Craig Volatile-Wood of Georgia, a mental health and substance abuse clinician at Howard Center in St. Albans, agreed with one of the film’s subjects: that Suboxone is a crutch, but patients eventually graduate from the assistance. Most don’t want to take it but are afraid not to, he said.

Panelist Mary Pickener, a substance abuse counselor at the Vermont Department of Health, said it takes time and dedication to wean off Suboxone; getting to the last milligram is “like taking off dark sunglasses and staring into the sun,” she said.

Another attendee asked what parents can do to help.

Pickener said to keep talking to your kids, even if it’s uncomfortable: “Why quit because things are getting tough?” she challenged.

GEMS teacher MJ Mitiguy knows first-hand how tough. She attended the film screening with her 25-year-old son, Patrick, who just returned home from a three-year stint in a Connecticut prison resulting from abusing OxyContin.

“I was a parent who thought they were listening and doing the right things – everything that was talked about here tonight – but it still can happen to your child,” Mitiguy said. This was her fourth time seeing the film.

“As parents we can listen and guide … but we also have to be realists,” she said. “It’s very dangerous out there for kids. And experimentation is real.”

Patrick Mitiguy, a GEMS and Bellows Free Academy – St. Albans graduate, said it was normal for him and his friends, many since kindergarten, to pop pills, smoke pot and drink on the weekends.

“When we got older, it kind of just exploded,” he said. “We all got jobs, we all got money, and there was just no end to it.”

Now back home, Patrick sees his friends, some of whom are still using. He says he’s doing well.

“I’m not going to say it was easy,” he said. “It’s real rough, but it’s not wanting to go back to that place that keeps me level headed.”
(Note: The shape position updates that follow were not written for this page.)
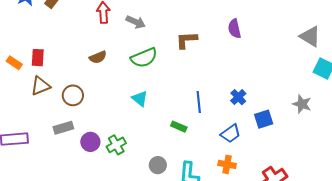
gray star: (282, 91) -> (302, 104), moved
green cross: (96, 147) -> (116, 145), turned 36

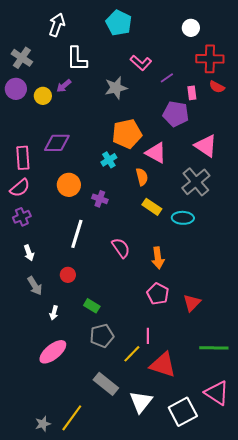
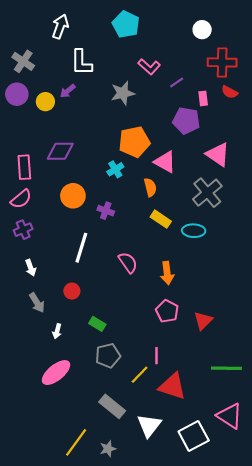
gray star: (43, 424) -> (108, 449), moved

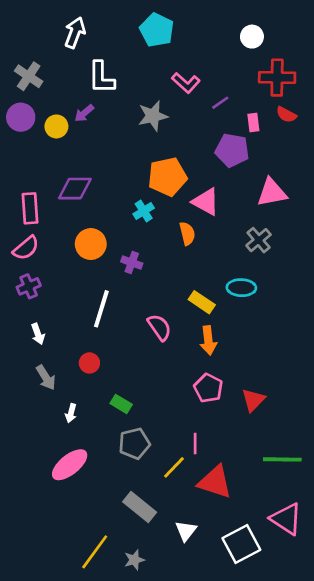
pink triangle: (218, 155) -> (272, 193), turned -45
gray cross: (207, 193) -> (259, 240), size x0.7
yellow rectangle: (161, 219) -> (202, 302), moved
white triangle: (149, 425) -> (186, 531), size x0.7

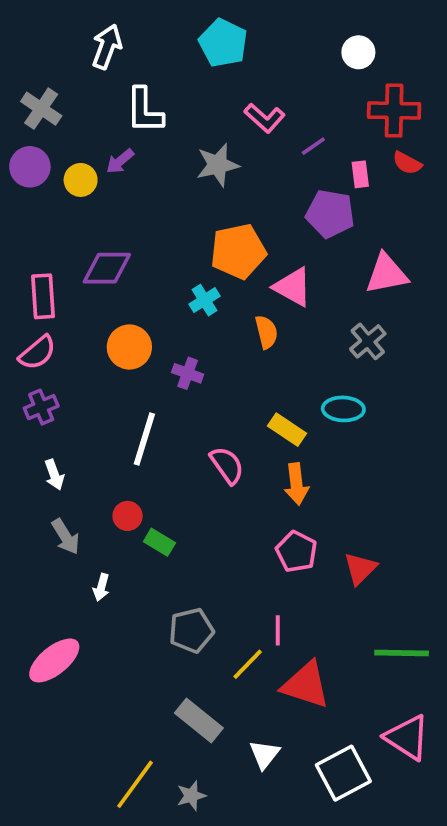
green rectangle: (121, 404) -> (159, 542), moved
pink ellipse: (70, 465) -> (54, 660), moved

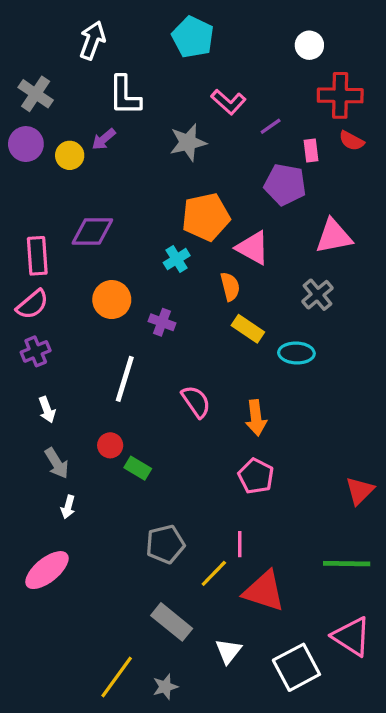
yellow rectangle: (287, 430) -> (248, 329), moved
red triangle: (360, 568) -> (360, 491), moved
white arrow: (101, 587) -> (68, 507), moved

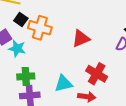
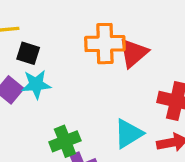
orange cross: (40, 28) -> (105, 44), moved
cyan star: (17, 48) -> (36, 84), moved

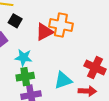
red triangle: (133, 53) -> (44, 32), moved
cyan star: (36, 84) -> (24, 57), moved

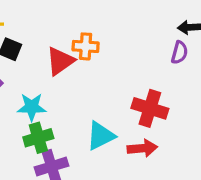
orange cross: (61, 25) -> (86, 46), size x0.7

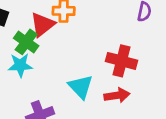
cyan triangle: (101, 136) -> (81, 87), turned -44
green cross: (38, 138) -> (26, 42), moved, turned -35

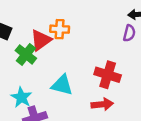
cyan star: (20, 65) -> (21, 97), moved, turned 30
cyan triangle: (81, 87) -> (62, 85), moved, turned -35

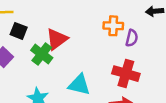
orange cross: (60, 29) -> (113, 26), moved
purple semicircle: (129, 33) -> (132, 38), moved

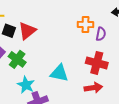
red triangle: (57, 39) -> (27, 31), moved
green cross: (42, 54) -> (17, 59), moved

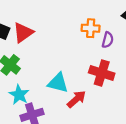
red arrow: (93, 88) -> (76, 99), moved, turned -36

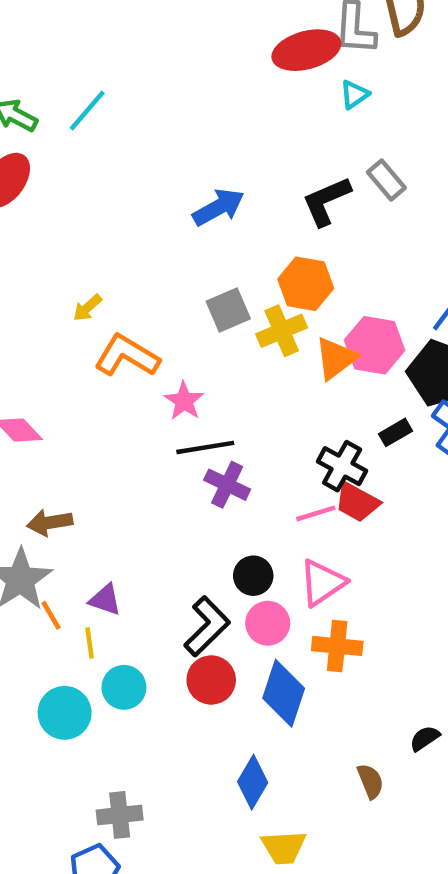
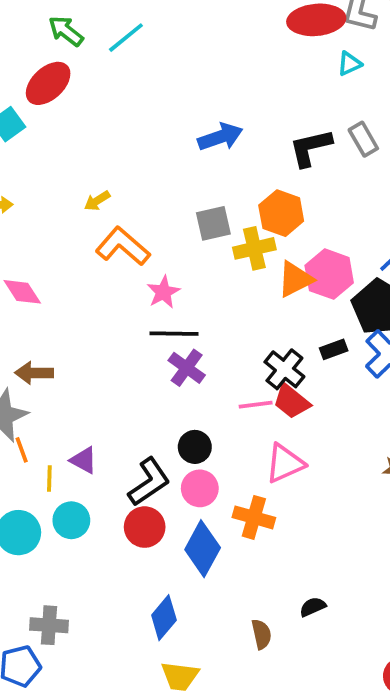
pink triangle: (322, 583) -> (285, 463), moved
purple triangle: (105, 600) -> (84, 460), moved

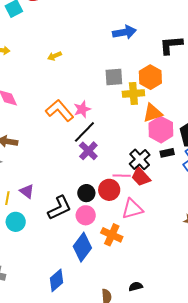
orange L-shape: (123, 246) -> (60, 111), moved
pink hexagon: (329, 274) -> (161, 130), moved
black line: (174, 334) -> (84, 132), turned -55
red circle: (145, 527) -> (109, 190), moved

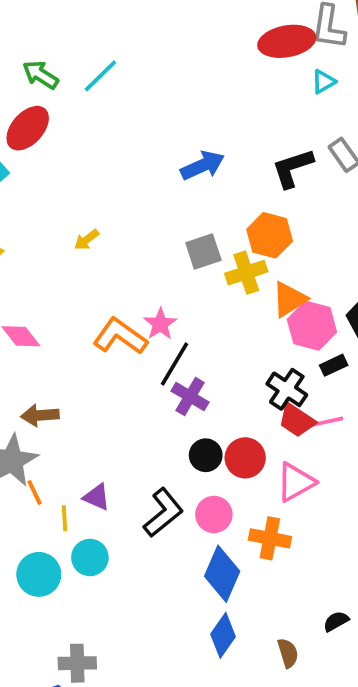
pink line: (122, 176) -> (327, 422), moved
black circle: (86, 193) -> (206, 455), moved
blue diamond: (57, 280) -> (223, 635), moved

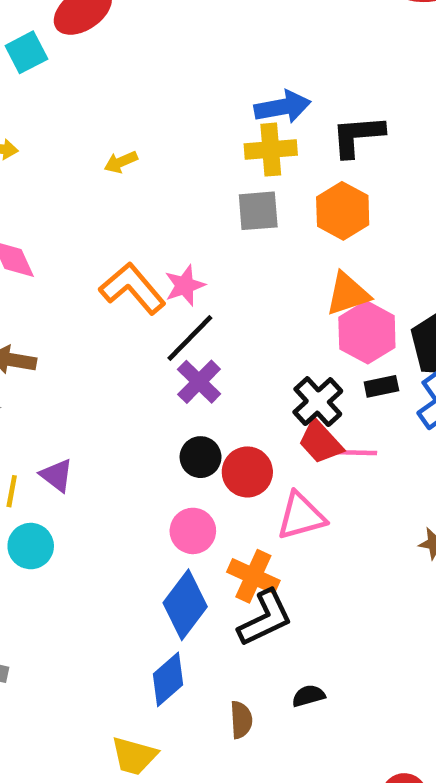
black L-shape: (293, 168) -> (358, 136), moved
yellow cross: (246, 273) -> (271, 150), moved
black L-shape: (163, 513) -> (265, 618), moved

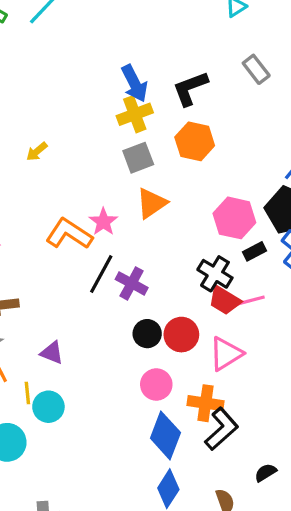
blue arrow: (283, 107) -> (134, 83), turned 90
orange triangle: (348, 294) -> (152, 203), moved
black line: (190, 338) -> (101, 274), moved
purple triangle: (57, 475) -> (52, 353), moved
cyan circle: (31, 546) -> (48, 407), moved

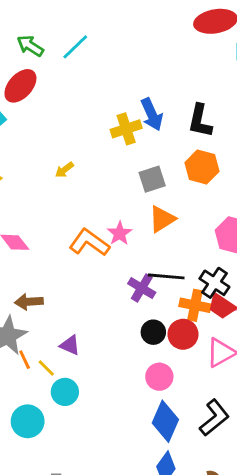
black L-shape: (190, 88) -> (200, 121), turned -60
yellow cross: (135, 114) -> (126, 129), moved
black line: (101, 274) -> (166, 276), moved, turned 64
yellow line: (27, 393) -> (46, 368), moved, turned -42
orange cross: (206, 403) -> (195, 305), moved

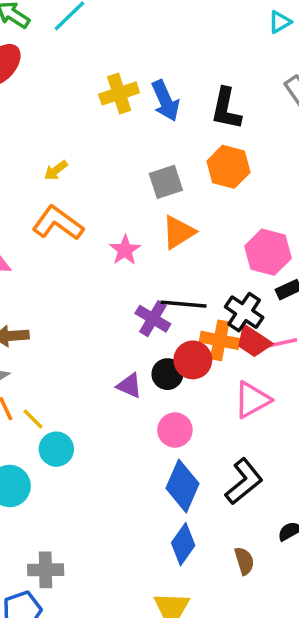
yellow cross: (126, 129) -> (119, 93), moved
orange L-shape: (89, 243) -> (58, 223), moved
red circle: (183, 334) -> (193, 360), moved
purple triangle: (70, 345) -> (129, 386), moved

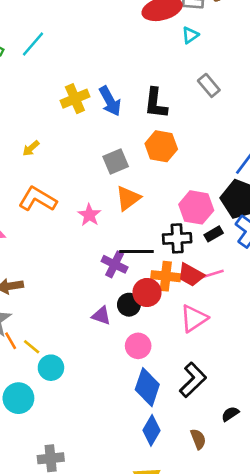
yellow arrow: (56, 170) -> (31, 148), moved
black cross: (244, 312) -> (177, 238), moved, turned -32

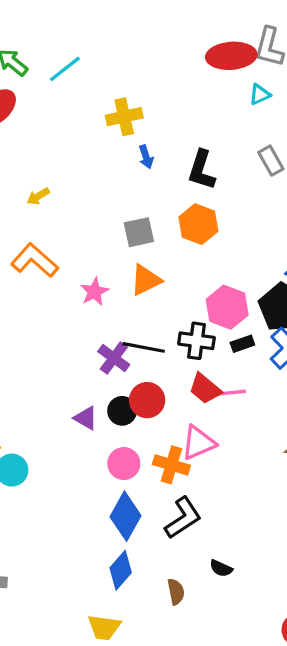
yellow cross: (75, 99) -> (124, 117), moved
blue arrow: (110, 101) -> (146, 157), size x0.6
orange cross: (166, 276) -> (171, 465), moved
black semicircle: (230, 414) -> (221, 568), turned -132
His message to parents, children and “Hungry Heart” viewers is as much as you care, you can’t force someone to change their destructive habits.

“It has to be their choice,” he said.

Other parents were charged to take action; one man said he planned to get rid of any unwanted medications as soon as he got home. Police departments take discarded pills, no questions asked, Pickener said.